--- Supplied entries Enclosed Below ---

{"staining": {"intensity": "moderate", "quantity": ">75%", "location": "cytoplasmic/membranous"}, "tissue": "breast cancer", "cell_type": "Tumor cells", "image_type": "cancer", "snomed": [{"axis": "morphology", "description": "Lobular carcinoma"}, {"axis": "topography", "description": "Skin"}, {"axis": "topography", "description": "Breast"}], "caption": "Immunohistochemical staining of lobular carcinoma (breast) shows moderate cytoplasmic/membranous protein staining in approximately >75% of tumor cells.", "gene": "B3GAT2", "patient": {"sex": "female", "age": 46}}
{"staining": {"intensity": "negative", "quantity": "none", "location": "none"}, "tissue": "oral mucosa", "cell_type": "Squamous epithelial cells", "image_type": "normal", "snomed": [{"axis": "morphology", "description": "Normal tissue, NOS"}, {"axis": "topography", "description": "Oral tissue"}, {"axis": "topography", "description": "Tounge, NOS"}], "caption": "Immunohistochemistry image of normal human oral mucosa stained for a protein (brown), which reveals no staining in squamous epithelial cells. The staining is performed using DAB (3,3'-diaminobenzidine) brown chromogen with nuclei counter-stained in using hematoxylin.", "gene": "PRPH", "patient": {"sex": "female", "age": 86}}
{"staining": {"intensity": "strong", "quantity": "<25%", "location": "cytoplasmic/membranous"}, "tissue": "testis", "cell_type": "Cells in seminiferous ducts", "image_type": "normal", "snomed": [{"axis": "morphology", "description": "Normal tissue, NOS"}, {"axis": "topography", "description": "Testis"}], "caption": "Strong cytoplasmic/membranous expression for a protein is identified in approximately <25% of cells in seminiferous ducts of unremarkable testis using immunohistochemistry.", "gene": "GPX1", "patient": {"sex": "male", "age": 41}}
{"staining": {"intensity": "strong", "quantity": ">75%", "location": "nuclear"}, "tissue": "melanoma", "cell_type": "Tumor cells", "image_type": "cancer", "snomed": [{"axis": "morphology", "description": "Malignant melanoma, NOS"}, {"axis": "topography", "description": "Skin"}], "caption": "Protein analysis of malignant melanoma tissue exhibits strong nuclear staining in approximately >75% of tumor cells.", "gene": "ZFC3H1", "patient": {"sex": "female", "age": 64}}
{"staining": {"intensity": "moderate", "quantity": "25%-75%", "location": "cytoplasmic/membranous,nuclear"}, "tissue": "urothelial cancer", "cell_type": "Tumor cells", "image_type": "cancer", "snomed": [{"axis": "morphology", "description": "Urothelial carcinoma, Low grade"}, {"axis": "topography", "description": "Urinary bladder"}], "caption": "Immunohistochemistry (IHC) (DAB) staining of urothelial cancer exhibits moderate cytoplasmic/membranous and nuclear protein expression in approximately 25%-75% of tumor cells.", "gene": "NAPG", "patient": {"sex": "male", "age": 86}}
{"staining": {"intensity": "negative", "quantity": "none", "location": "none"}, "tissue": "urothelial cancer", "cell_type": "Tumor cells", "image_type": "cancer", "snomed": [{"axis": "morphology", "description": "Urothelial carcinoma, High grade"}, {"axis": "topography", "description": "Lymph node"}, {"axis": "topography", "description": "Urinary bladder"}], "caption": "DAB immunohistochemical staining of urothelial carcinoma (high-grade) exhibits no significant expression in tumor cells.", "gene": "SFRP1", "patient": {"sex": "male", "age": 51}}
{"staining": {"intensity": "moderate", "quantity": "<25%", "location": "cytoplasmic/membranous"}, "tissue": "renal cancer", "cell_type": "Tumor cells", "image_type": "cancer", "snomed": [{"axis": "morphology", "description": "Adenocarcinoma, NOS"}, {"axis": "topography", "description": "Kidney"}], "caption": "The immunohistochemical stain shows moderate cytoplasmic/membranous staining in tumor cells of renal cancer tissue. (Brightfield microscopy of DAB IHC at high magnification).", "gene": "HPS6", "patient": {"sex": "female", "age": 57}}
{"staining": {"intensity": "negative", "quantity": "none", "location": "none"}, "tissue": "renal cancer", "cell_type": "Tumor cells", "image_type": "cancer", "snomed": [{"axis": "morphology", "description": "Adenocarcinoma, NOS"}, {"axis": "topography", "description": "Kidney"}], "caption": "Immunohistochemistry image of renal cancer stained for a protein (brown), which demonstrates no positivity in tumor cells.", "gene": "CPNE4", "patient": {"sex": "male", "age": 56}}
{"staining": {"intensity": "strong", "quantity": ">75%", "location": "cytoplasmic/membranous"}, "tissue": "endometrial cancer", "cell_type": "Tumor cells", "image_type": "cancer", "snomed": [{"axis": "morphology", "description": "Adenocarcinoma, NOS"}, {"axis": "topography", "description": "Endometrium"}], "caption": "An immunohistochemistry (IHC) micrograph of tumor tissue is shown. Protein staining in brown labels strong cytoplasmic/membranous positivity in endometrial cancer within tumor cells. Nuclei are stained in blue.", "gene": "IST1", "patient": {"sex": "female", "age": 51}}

--- End of Enclosed Supplied entries ---

:: Your goal ::
Repeat exactly the lines above from the one with "(IHC) (DAB) staining" up to and including the one with "of urothelial carcinoma". No other line belongs in the reply.

:: Result below ::
{"staining": {"intensity": "moderate", "quantity": "25%-75%", "location": "cytoplasmic/membranous,nuclear"}, "tissue": "urothelial cancer", "cell_type": "Tumor cells", "image_type": "cancer", "snomed": [{"axis": "morphology", "description": "Urothelial carcinoma, Low grade"}, {"axis": "topography", "description": "Urinary bladder"}], "caption": "Immunohistochemistry (IHC) (DAB) staining of urothelial cancer exhibits moderate cytoplasmic/membranous and nuclear protein expression in approximately 25%-75% of tumor cells.", "gene": "NAPG", "patient": {"sex": "male", "age": 86}}
{"staining": {"intensity": "negative", "quantity": "none", "location": "none"}, "tissue": "urothelial cancer", "cell_type": "Tumor cells", "image_type": "cancer", "snomed": [{"axis": "morphology", "description": "Urothelial carcinoma, High grade"}, {"axis": "topography", "description": "Lymph node"}, {"axis": "topography", "description": "Urinary bladder"}], "caption": "DAB immunohistochemical staining of urothelial carcinoma (high-grade) exhibits no significant expression in tumor cells.", "gene": "SFRP1", "patient": {"sex": "male", "age": 51}}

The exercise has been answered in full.